START Provided information

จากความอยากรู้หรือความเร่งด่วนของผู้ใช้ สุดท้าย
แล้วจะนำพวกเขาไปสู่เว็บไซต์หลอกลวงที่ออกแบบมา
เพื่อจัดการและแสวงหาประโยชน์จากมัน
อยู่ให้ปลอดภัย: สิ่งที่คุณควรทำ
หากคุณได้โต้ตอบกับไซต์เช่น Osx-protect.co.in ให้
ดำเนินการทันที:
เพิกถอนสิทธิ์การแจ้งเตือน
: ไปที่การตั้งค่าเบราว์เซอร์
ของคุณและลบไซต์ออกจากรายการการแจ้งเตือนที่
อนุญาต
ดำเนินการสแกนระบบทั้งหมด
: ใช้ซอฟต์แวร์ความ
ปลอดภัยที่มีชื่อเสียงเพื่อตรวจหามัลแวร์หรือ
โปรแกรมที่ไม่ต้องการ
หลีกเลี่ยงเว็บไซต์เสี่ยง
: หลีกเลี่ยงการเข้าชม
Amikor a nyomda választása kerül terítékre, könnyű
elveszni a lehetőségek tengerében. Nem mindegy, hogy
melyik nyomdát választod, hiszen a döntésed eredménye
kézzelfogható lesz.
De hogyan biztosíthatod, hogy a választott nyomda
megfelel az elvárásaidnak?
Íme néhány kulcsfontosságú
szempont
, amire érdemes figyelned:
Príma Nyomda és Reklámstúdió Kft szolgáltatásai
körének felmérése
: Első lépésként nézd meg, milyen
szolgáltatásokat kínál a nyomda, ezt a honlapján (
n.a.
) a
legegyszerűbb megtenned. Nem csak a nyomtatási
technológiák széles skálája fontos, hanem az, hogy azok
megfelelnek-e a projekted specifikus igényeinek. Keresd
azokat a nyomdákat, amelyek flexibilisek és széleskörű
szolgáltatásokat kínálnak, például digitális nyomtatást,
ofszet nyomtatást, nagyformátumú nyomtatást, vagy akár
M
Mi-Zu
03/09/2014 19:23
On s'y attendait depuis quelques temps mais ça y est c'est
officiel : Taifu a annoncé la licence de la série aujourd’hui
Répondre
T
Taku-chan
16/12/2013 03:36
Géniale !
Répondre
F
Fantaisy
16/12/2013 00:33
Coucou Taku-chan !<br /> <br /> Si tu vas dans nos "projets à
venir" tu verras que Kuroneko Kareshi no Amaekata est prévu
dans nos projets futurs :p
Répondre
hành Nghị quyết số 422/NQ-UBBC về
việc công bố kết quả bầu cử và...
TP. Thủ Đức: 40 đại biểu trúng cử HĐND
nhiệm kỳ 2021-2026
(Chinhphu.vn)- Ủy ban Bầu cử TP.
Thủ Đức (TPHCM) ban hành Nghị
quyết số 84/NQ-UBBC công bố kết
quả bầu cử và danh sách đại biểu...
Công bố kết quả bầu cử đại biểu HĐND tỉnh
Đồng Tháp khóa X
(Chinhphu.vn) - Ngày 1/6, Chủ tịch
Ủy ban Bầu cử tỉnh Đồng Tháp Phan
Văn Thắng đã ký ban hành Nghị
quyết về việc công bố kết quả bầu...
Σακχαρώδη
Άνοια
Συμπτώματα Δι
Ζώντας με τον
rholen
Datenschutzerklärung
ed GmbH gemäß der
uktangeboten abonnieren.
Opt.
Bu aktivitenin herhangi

END Provided information

Write the listing out again, exactly as it reads.

จากความอยากรู้หรือความเร่งด่วนของผู้ใช้ สุดท้าย
แล้วจะนำพวกเขาไปสู่เว็บไซต์หลอกลวงที่ออกแบบมา
เพื่อจัดการและแสวงหาประโยชน์จากมัน
อยู่ให้ปลอดภัย: สิ่งที่คุณควรทำ
หากคุณได้โต้ตอบกับไซต์เช่น Osx-protect.co.in ให้
ดำเนินการทันที:
เพิกถอนสิทธิ์การแจ้งเตือน
: ไปที่การตั้งค่าเบราว์เซอร์
ของคุณและลบไซต์ออกจากรายการการแจ้งเตือนที่
อนุญาต
ดำเนินการสแกนระบบทั้งหมด
: ใช้ซอฟต์แวร์ความ
ปลอดภัยที่มีชื่อเสียงเพื่อตรวจหามัลแวร์หรือ
โปรแกรมที่ไม่ต้องการ
หลีกเลี่ยงเว็บไซต์เสี่ยง
: หลีกเลี่ยงการเข้าชม
Amikor a nyomda választása kerül terítékre, könnyű
elveszni a lehetőségek tengerében. Nem mindegy, hogy
melyik nyomdát választod, hiszen a döntésed eredménye
kézzelfogható lesz.
De hogyan biztosíthatod, hogy a választott nyomda
megfelel az elvárásaidnak?
Íme néhány kulcsfontosságú
szempont
, amire érdemes figyelned:
Príma Nyomda és Reklámstúdió Kft szolgáltatásai
körének felmérése
: Első lépésként nézd meg, milyen
szolgáltatásokat kínál a nyomda, ezt a honlapján (
n.a.
) a
legegyszerűbb megtenned. Nem csak a nyomtatási
technológiák széles skálája fontos, hanem az, hogy azok
megfelelnek-e a projekted specifikus igényeinek. Keresd
azokat a nyomdákat, amelyek flexibilisek és széleskörű
szolgáltatásokat kínálnak, például digitális nyomtatást,
ofszet nyomtatást, nagyformátumú nyomtatást, vagy akár
M
Mi-Zu
03/09/2014 19:23
On s'y attendait depuis quelques temps mais ça y est c'est
officiel : Taifu a annoncé la licence de la série aujourd’hui
Répondre
T
Taku-chan
16/12/2013 03:36
Géniale !
Répondre
F
Fantaisy
16/12/2013 00:33
Coucou Taku-chan !<br /> <br /> Si tu vas dans nos "projets à
venir" tu verras que Kuroneko Kareshi no Amaekata est prévu
dans nos projets futurs :p
Répondre
hành Nghị quyết số 422/NQ-UBBC về
việc công bố kết quả bầu cử và...
TP. Thủ Đức: 40 đại biểu trúng cử HĐND
nhiệm kỳ 2021-2026
(Chinhphu.vn)- Ủy ban Bầu cử TP.
Thủ Đức (TPHCM) ban hành Nghị
quyết số 84/NQ-UBBC công bố kết
quả bầu cử và danh sách đại biểu...
Công bố kết quả bầu cử đại biểu HĐND tỉnh
Đồng Tháp khóa X
(Chinhphu.vn) - Ngày 1/6, Chủ tịch
Ủy ban Bầu cử tỉnh Đồng Tháp Phan
Văn Thắng đã ký ban hành Nghị
quyết về việc công bố kết quả bầu...
Σακχαρώδη
Άνοια
Συμπτώματα Δι
Ζώντας με τον
rholen
Datenschutzerklärung
ed GmbH gemäß der
uktangeboten abonnieren.
Opt.
Bu aktivitenin herhangi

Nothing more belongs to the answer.